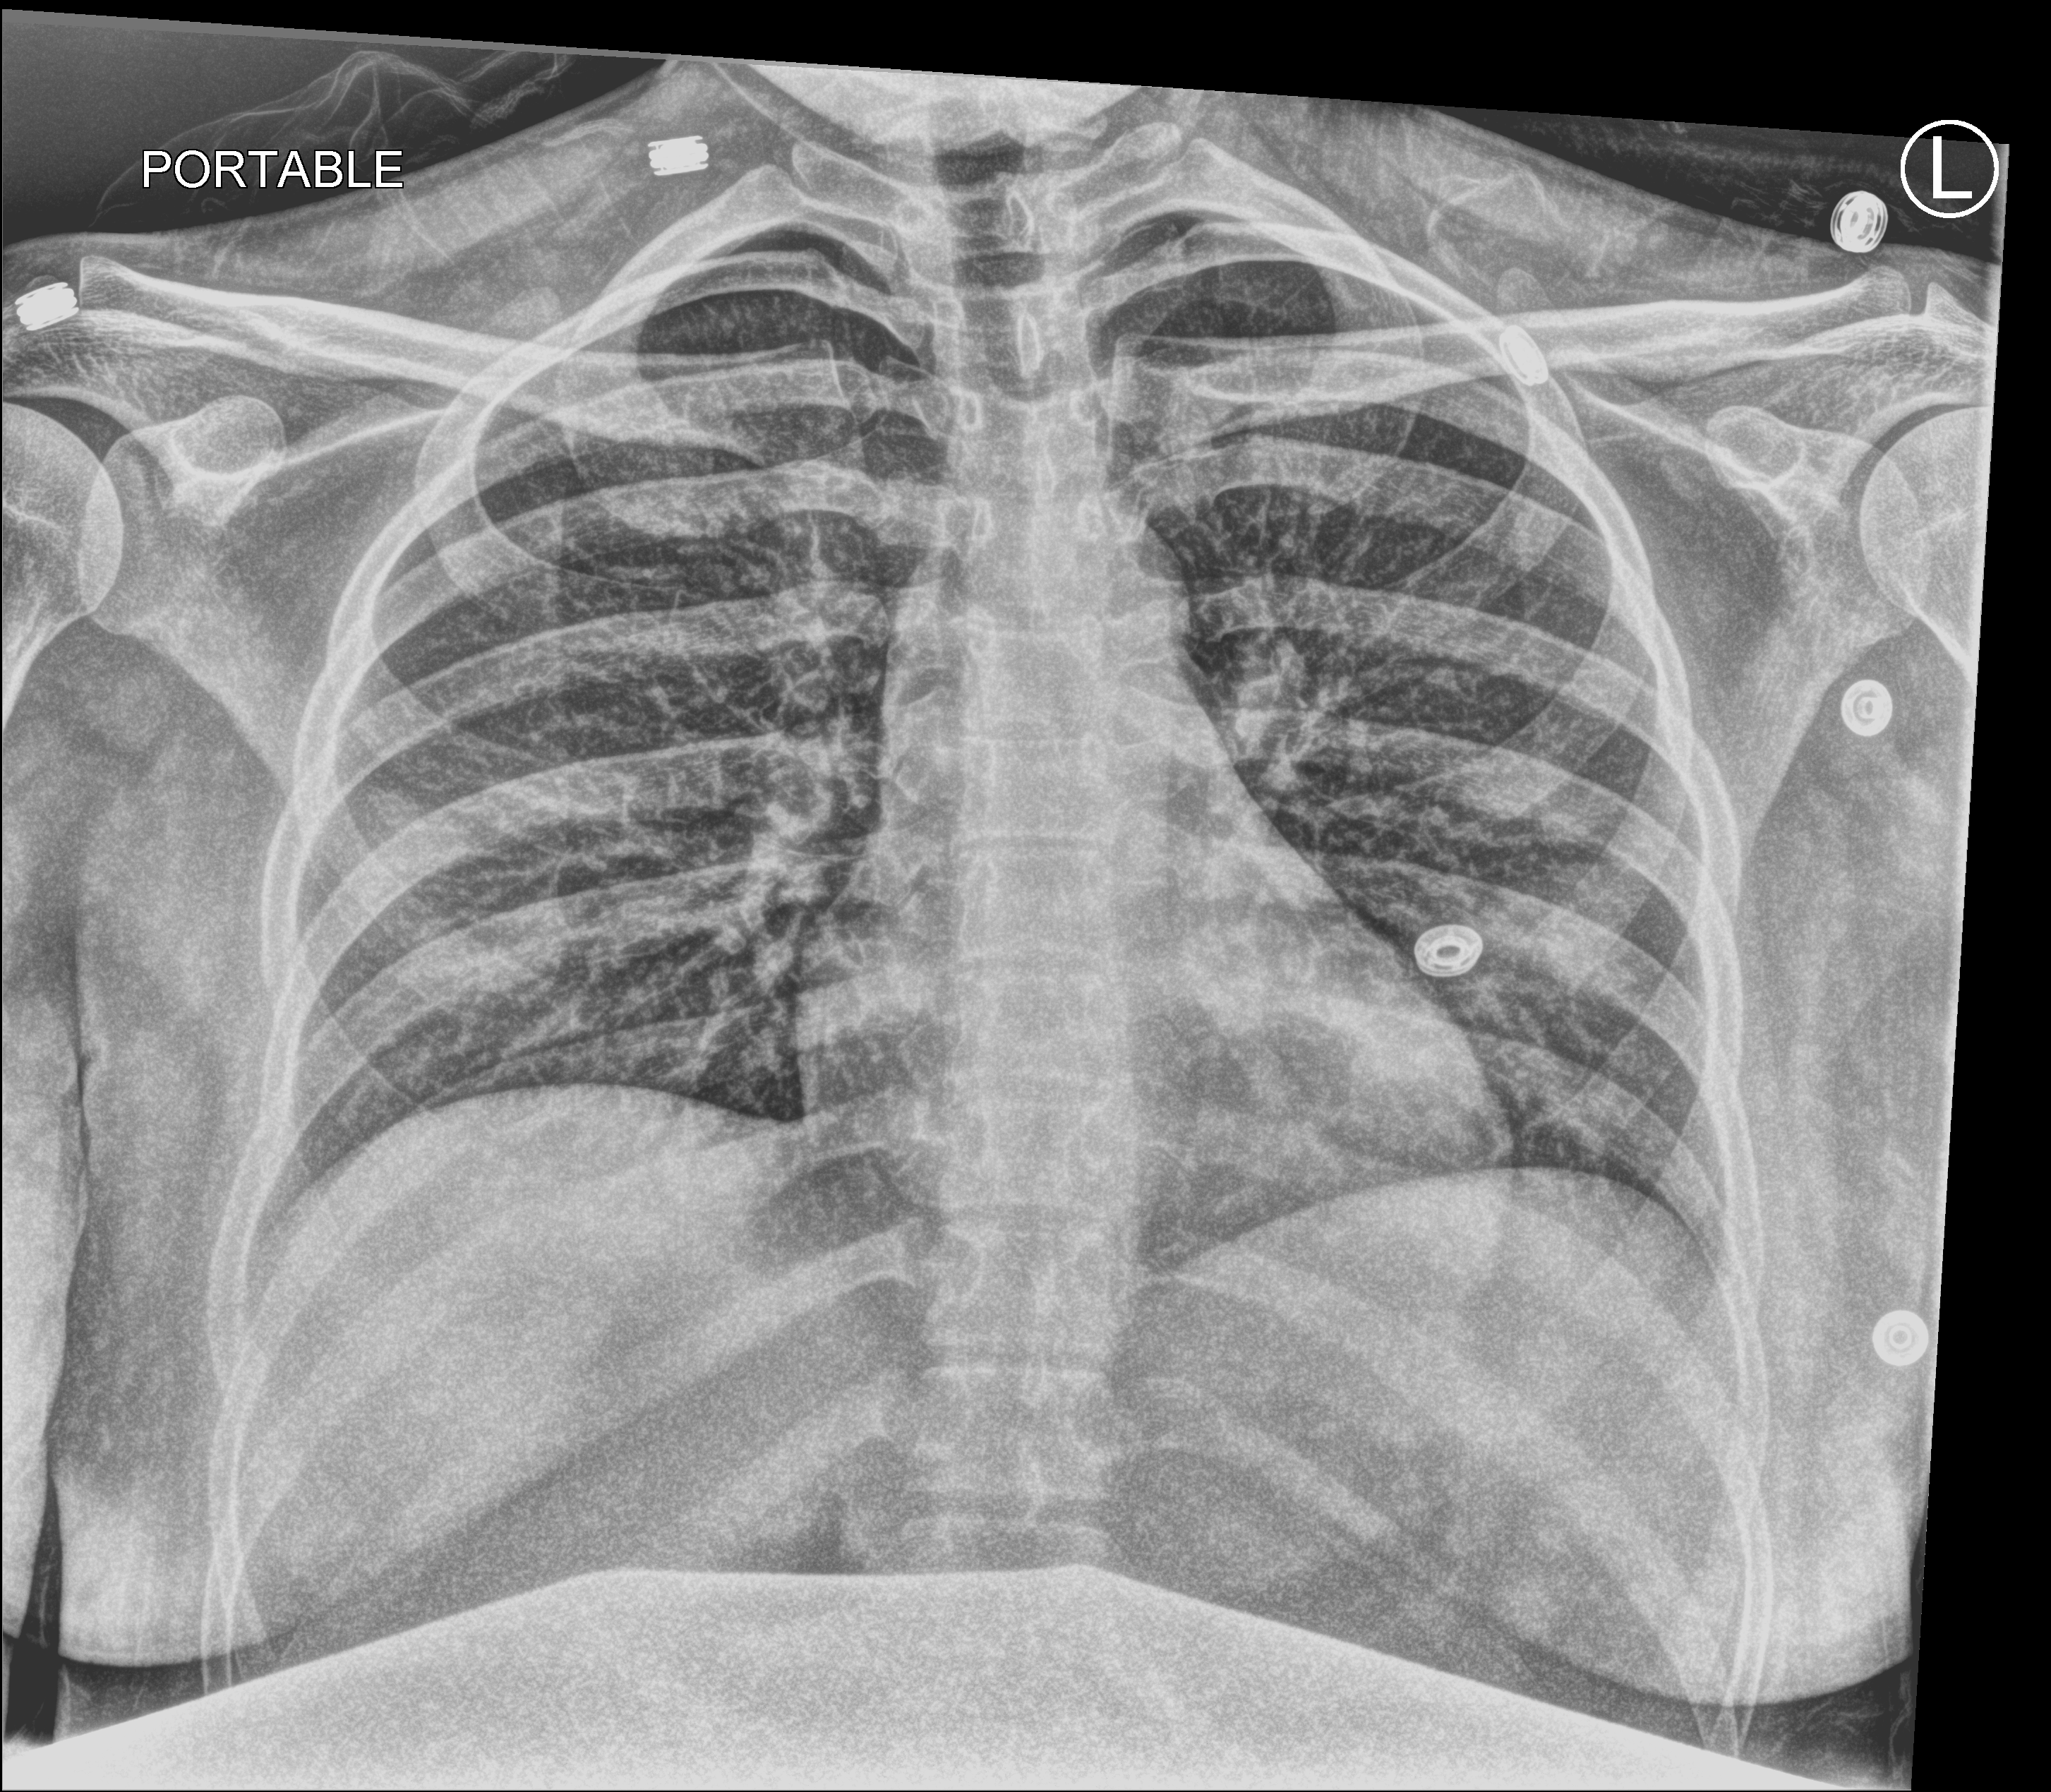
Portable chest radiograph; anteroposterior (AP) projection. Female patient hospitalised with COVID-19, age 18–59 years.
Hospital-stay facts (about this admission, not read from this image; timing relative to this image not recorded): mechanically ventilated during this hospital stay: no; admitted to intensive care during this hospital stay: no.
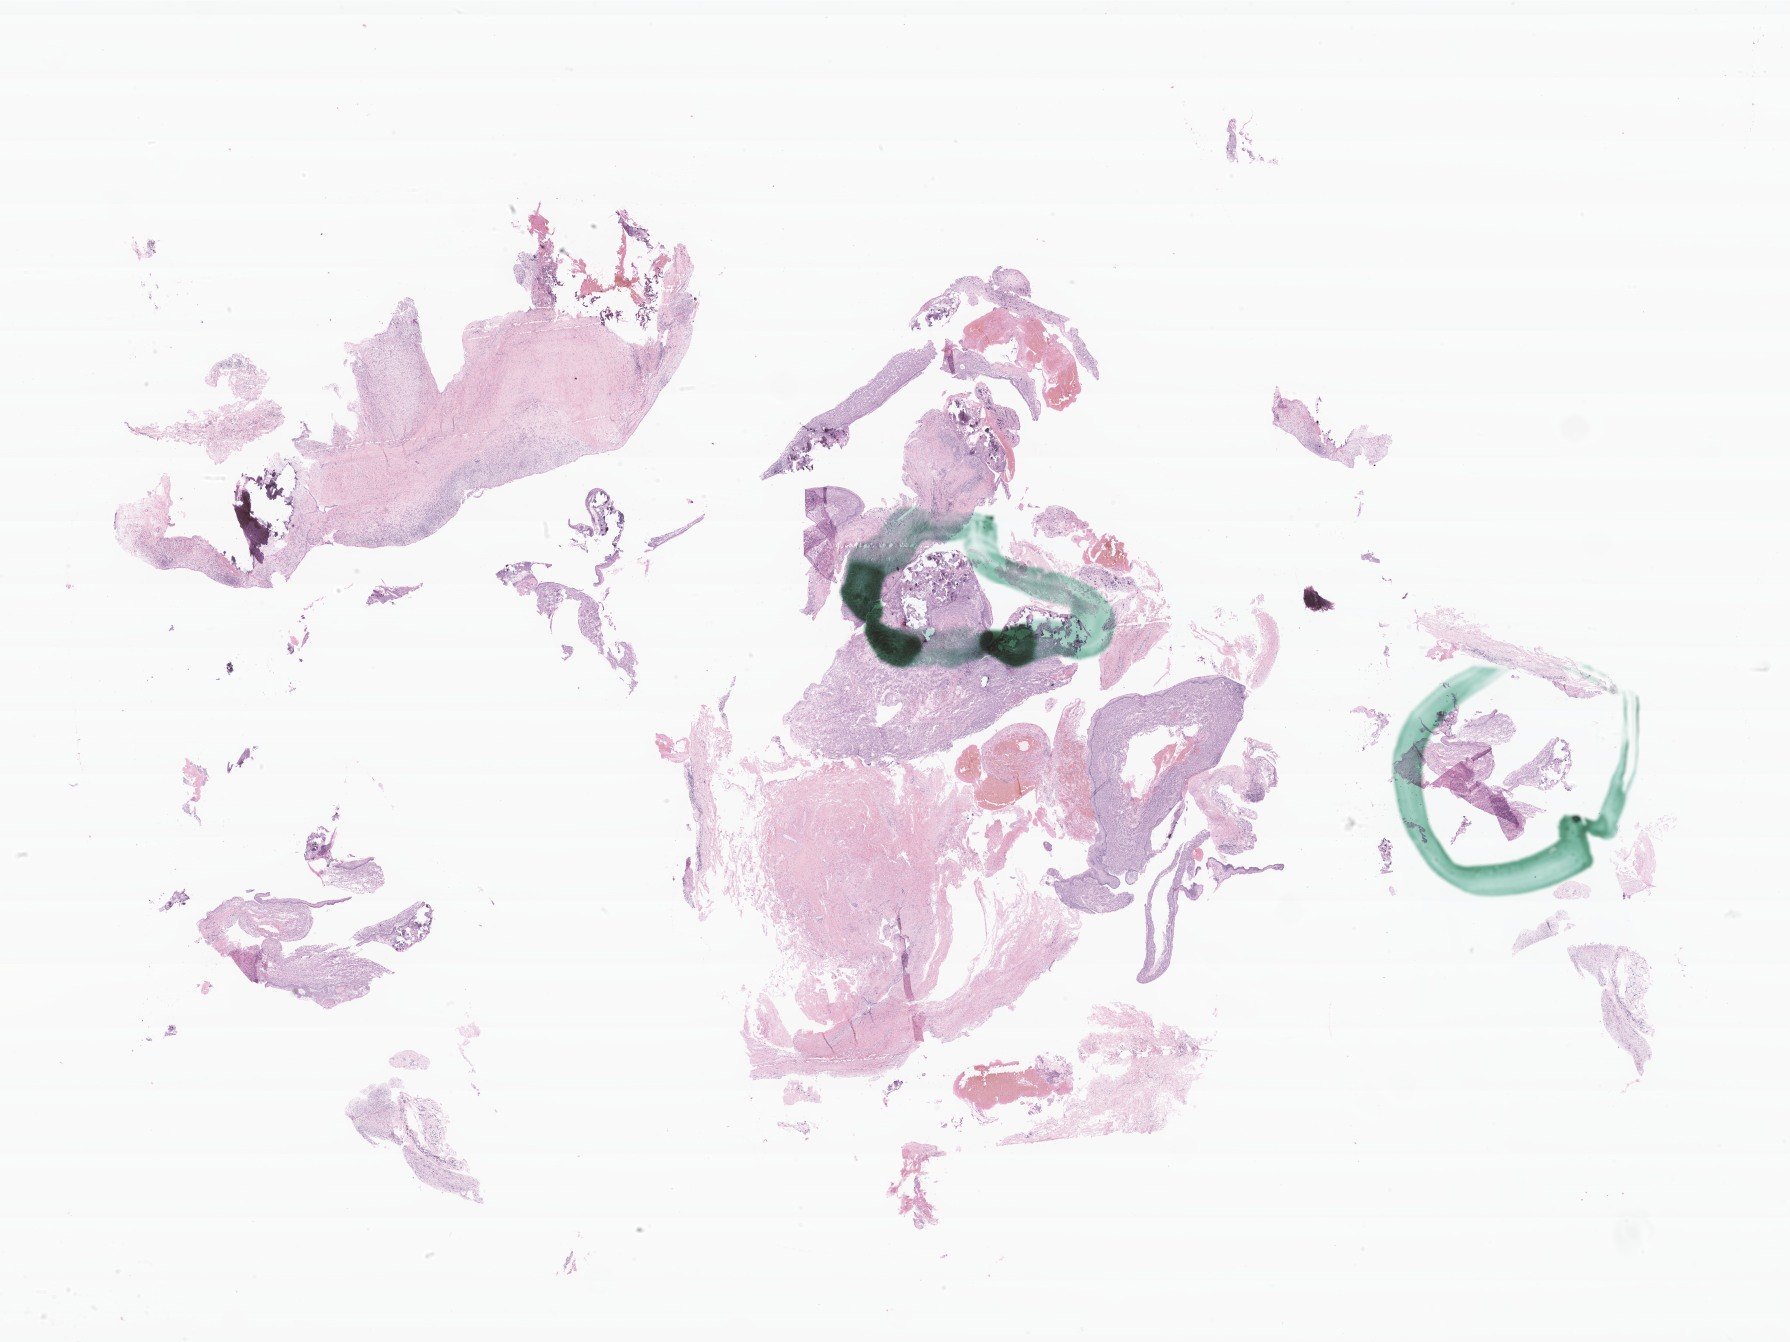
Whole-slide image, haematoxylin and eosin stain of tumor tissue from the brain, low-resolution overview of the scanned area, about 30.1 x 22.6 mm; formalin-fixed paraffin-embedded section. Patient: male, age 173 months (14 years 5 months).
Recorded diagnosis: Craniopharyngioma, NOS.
************
# Work request
When you reach a picture, pass over it; write out all other material exactly.

# Written response
Portable chest radiograph; anteroposterior (AP) projection. Female patient hospitalised with COVID-19, age 18–59 years.
Hospital-stay facts (about this admission, not read from this image; timing relative to this image not recorded): mechanically ventilated during this hospital stay: no; admitted to intensive care during this hospital stay: no.
Whole-slide image, haematoxylin and eosin stain of tumor tissue from the brain, low-resolution overview of the scanned area, about 30.1 x 22.6 mm; formalin-fixed paraffin-embedded section. Patient: male, age 173 months (14 years 5 months).
Recorded diagnosis: Craniopharyngioma, NOS.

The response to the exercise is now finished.